■ **WHAT YOU NEED TO DO**: Swap every "categories" in the material below for "groups", change nothing else, and write the material out again without the pictures.

[Collected data entries]
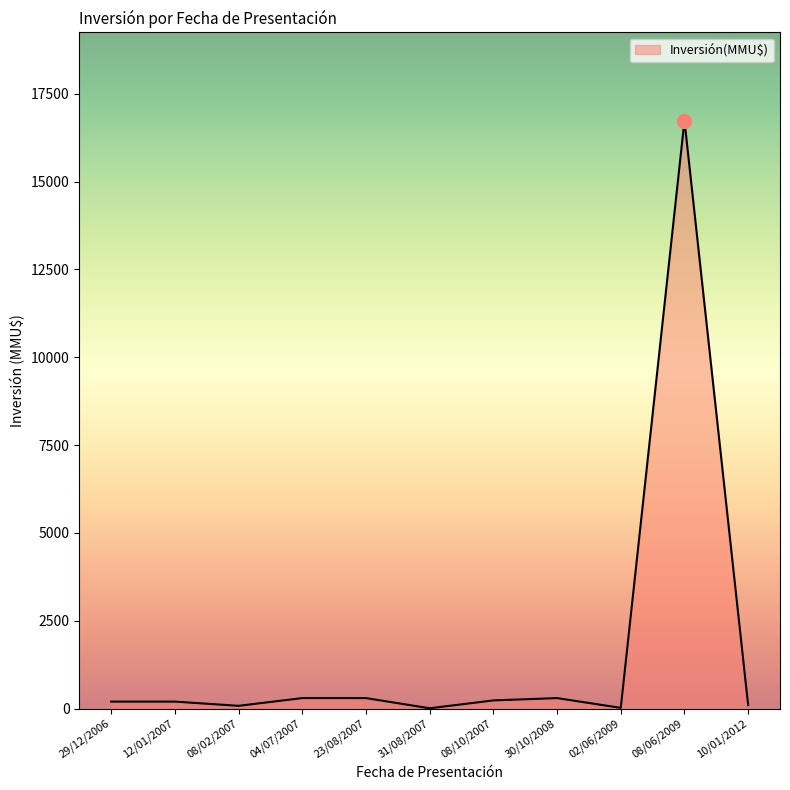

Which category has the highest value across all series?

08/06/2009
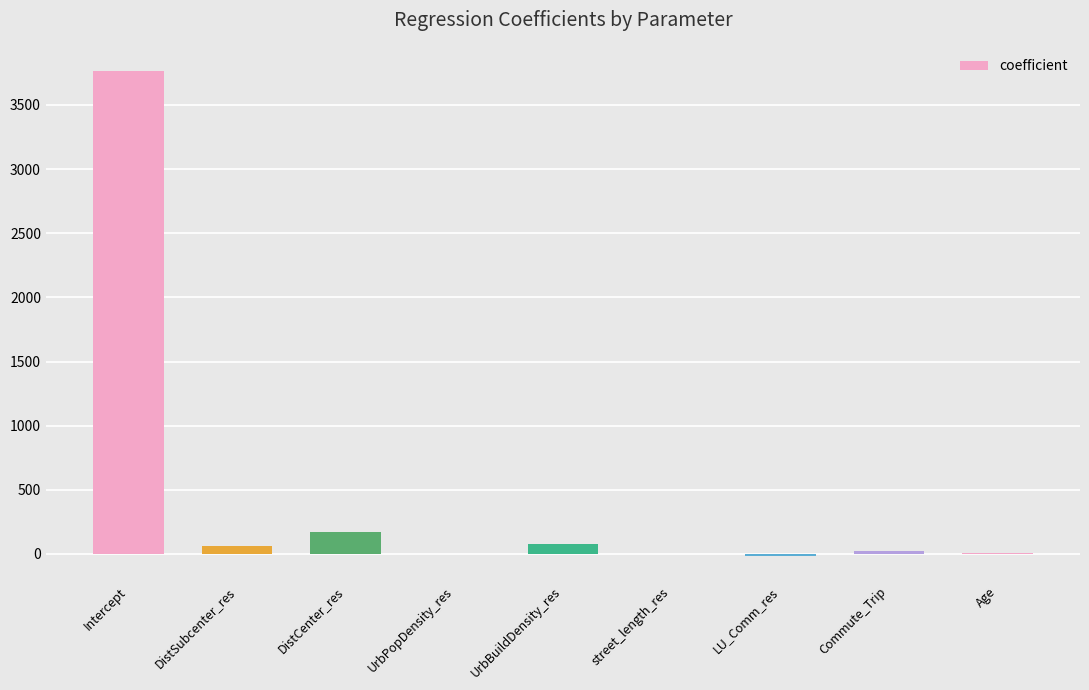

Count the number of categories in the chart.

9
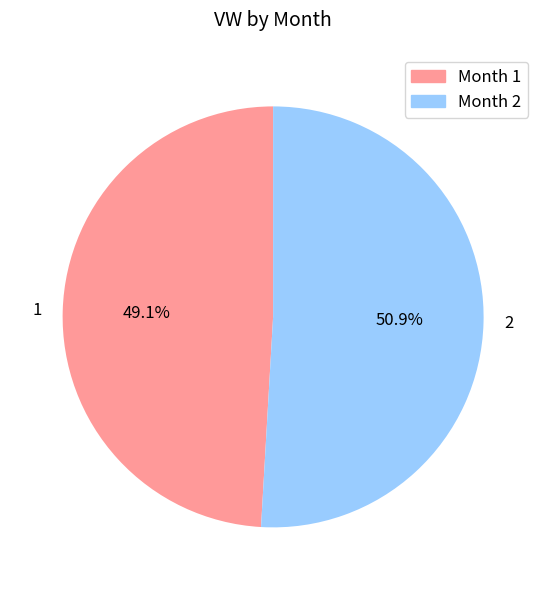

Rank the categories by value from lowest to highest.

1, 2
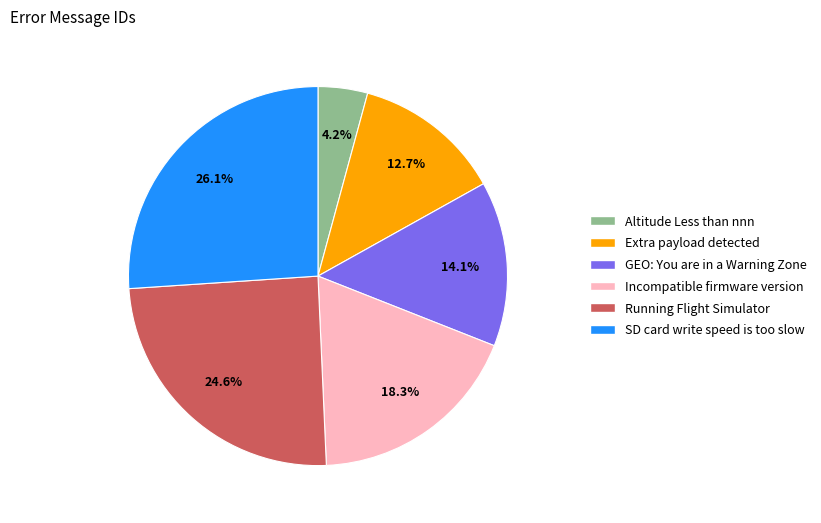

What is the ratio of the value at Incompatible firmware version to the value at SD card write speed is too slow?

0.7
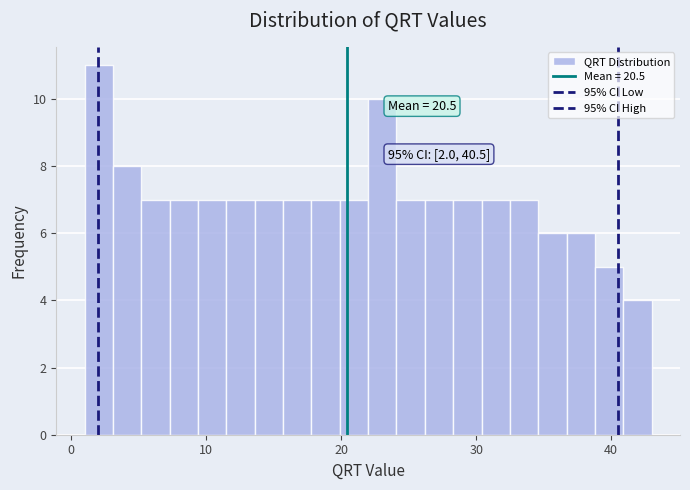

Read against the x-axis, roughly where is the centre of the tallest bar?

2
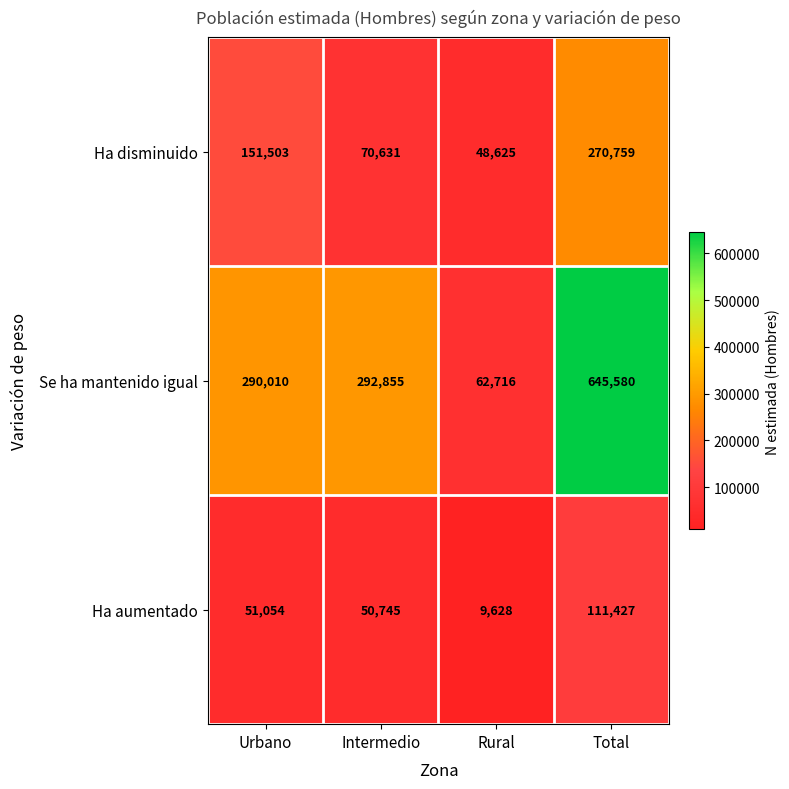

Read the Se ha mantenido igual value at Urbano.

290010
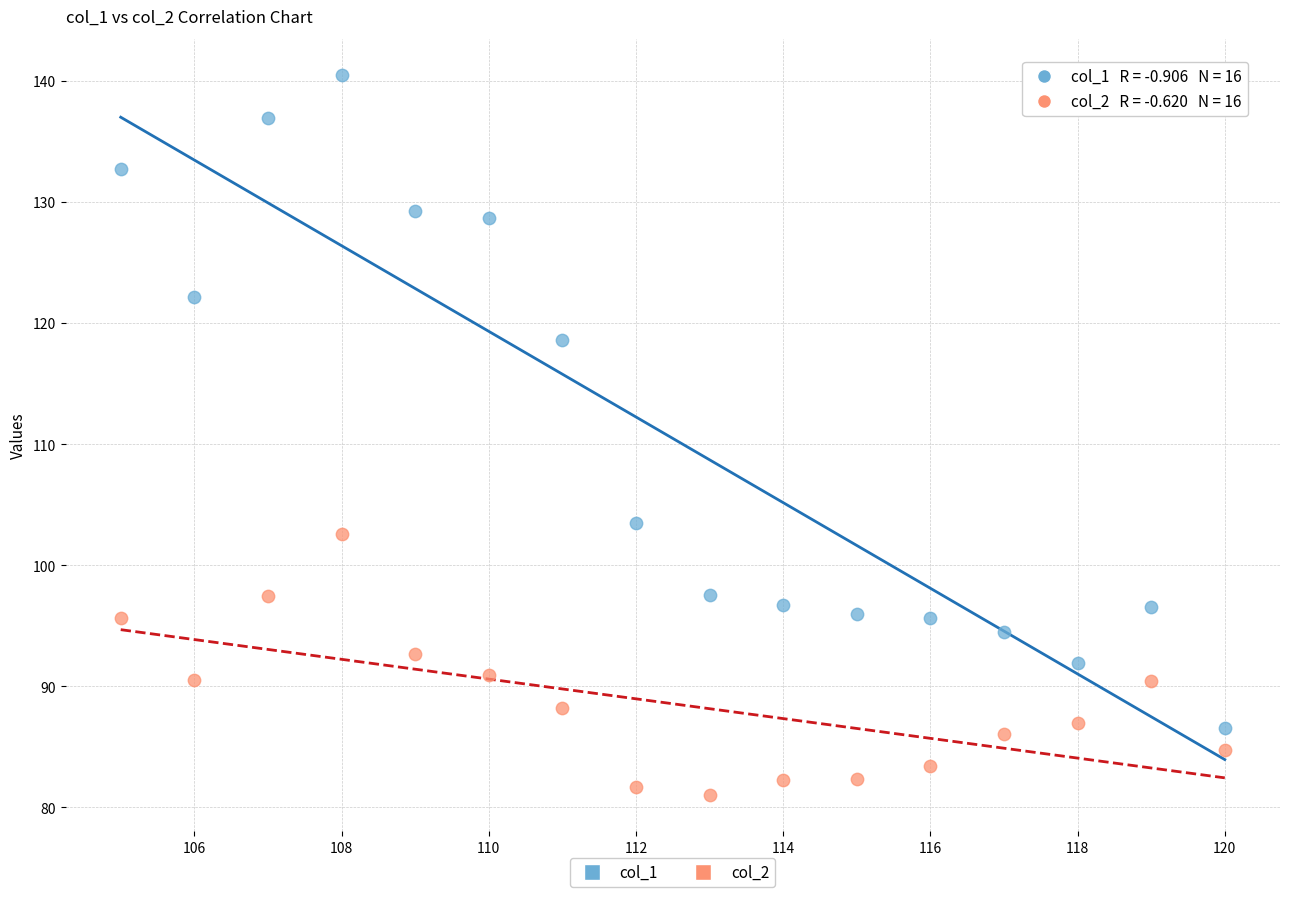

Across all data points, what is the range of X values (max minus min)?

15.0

■ **SOLUTION TO THE EXERCISE**:
Which category has the highest value across all series?

08/06/2009

Count the number of groups in the chart.

9

Rank the groups by value from lowest to highest.

1, 2

What is the ratio of the value at Incompatible firmware version to the value at SD card write speed is too slow?

0.7

Read against the x-axis, roughly where is the centre of the tallest bar?

2

Read the Se ha mantenido igual value at Urbano.

290010

Across all data points, what is the range of X values (max minus min)?

15.0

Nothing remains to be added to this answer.